Ayer por la mañana me miraba al espejo mientras me peinaba y pensaba: “La verdad es que esta cara seguramente no la volveré a ver hasta la noche. Si estoy en casa, las caras que veré son las de mi marido y mi hijo, pero no la mía. Si voy a casa de mi madre, será a ella a quien vea, o acaso a mi hermana, si está allí. Por la calle, veré a amigos, conocidos… Con muchos rostros me tropezaré a lo largo del día, pero el mío propiamente dicho será el que menos vea.”
Por la tarde, hablaba con una amiga por teléfono cuyo rostro no veía, pero escuchaba su voz. Me comentaba en qué consistía un proyecto que estamos realizando en Colombia, y estuvimos un rato cambiando impresiones.
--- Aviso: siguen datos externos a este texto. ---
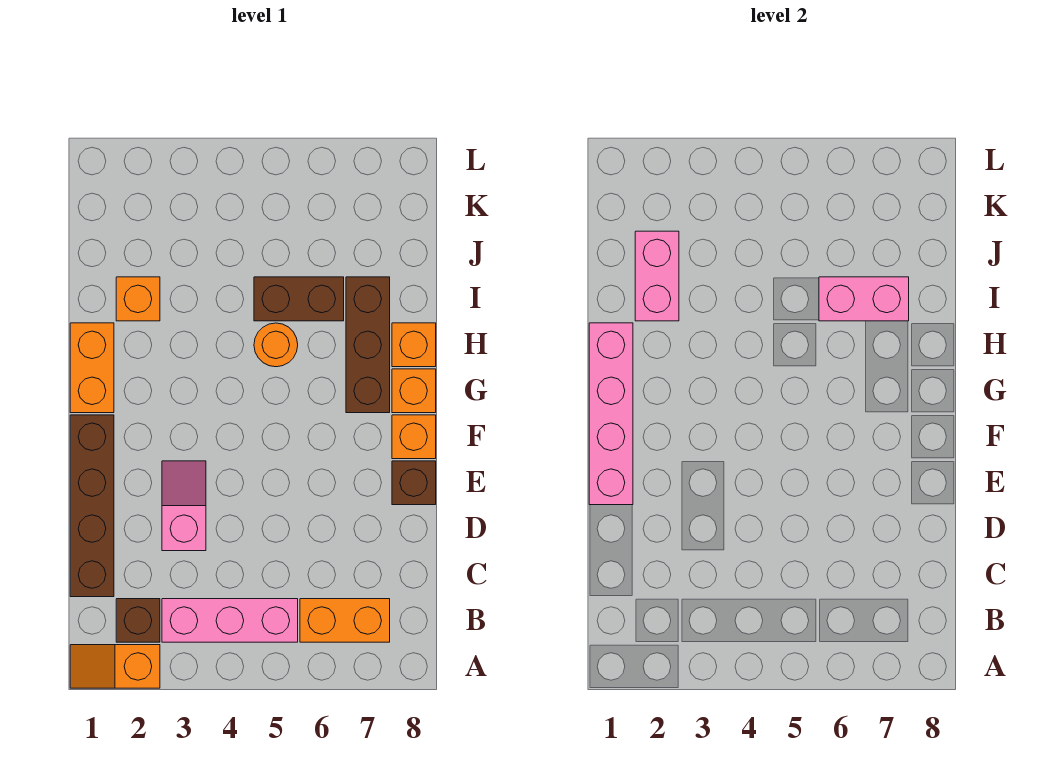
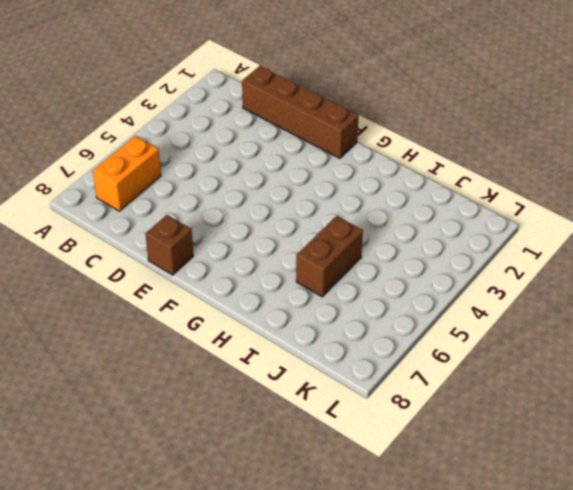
none -> orange slope A1:A2 level 1 top 2
none -> brown brick B2 level 1
none -> pink brick B3:B5 level 1

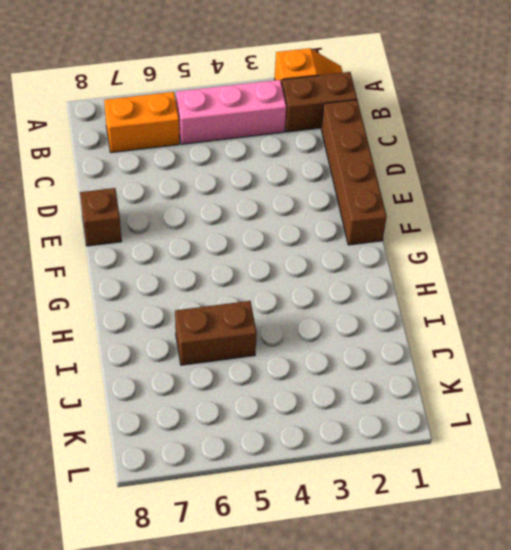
brown brick B1:B2 level 1 -> brown brick B2 level 1
none -> pink slope D3:E3 level 1 top D
none -> orange brick F8 level 1
none -> orange brick G1:H1 level 1

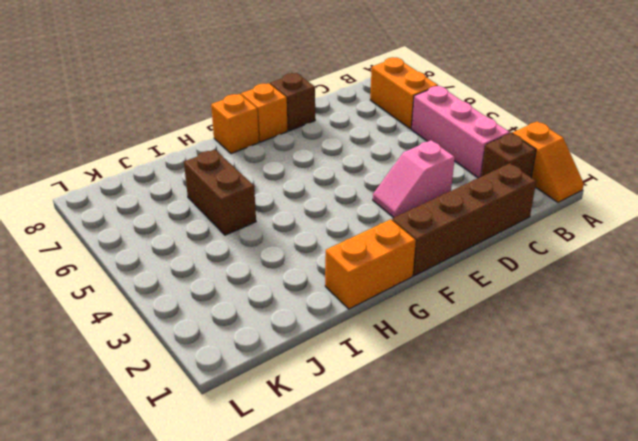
none -> brown brick G7:I7 level 1
none -> orange round brick H5 level 1
none -> orange brick H8 level 1

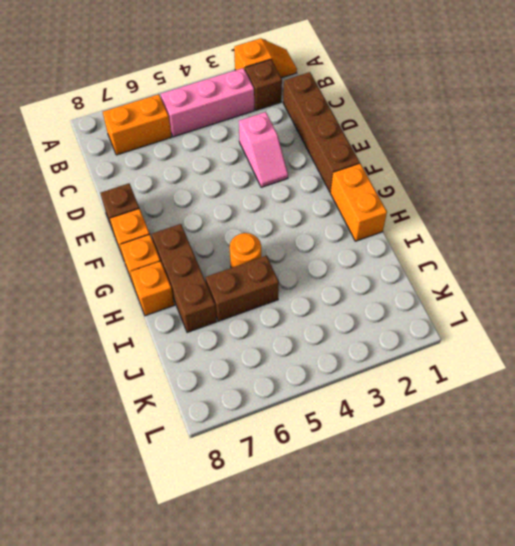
none -> orange brick I2 level 1
none -> pink brick E1:H1 level 2
none -> pink brick I2:J2 level 2

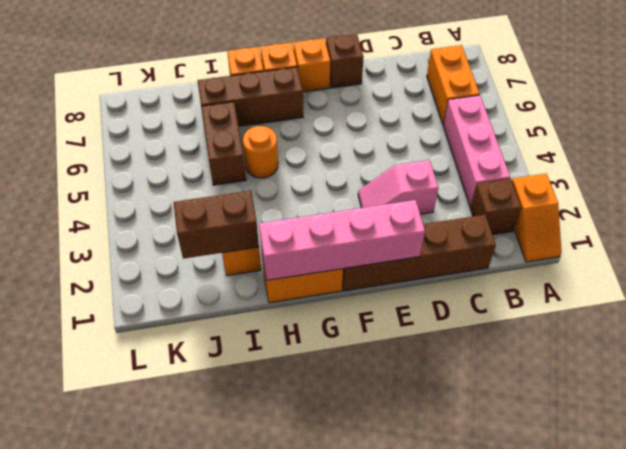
brown brick I2:J2 level 2 -> pink brick I2:J2 level 2
none -> pink brick I6:I7 level 2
Por la noche, cogí el “Youcat”. No había tenido ocasión y quise empezar a hojearlo. Comencé por el prólogo y dos cosas llamaron mi atención. Según lo leía, creía que lo había escrito un joven, por el estilo sencillo y cercano; me quedé sorprendida cuando ví que lo firmaba Benedicto XVI. De él sí que conozco el rostro, aunque en ese momento no había puesto cara a las palabras.
Por otra parte, pensé en la cantidad de personas que habían estado trabajando preocupadas por llegar a los jóvenes, y a las cuales nunca pondré cara pero les estaré agradecida. Seguramente, mucho de lo que lea me servirá para crecer como persona.
Llegó la noche y pensé qué extraños somos los humanos. Cuánto tiempo nos pasamos dedicados a una imagen que no vemos y, sin embargo, qué poco a lo que sí sentimos: la voz, los gestos, las palabras…
Destinamos horas y horas para lograr estar perfectos por fuera, pero ni un instante nos paramos a pensar en lo que decimos, en cómo lo decimos, en si es necesario decirlo…
¡Cuántas personas habrá en este instante sufriendo por sus kilos de más, por la estatura, por tener granos, porque no les gusta su nariz…!
Lo mucho que cambiaría todo si en vez de estar tan preocupados por el espejo del baño usáramos el espejo del alma.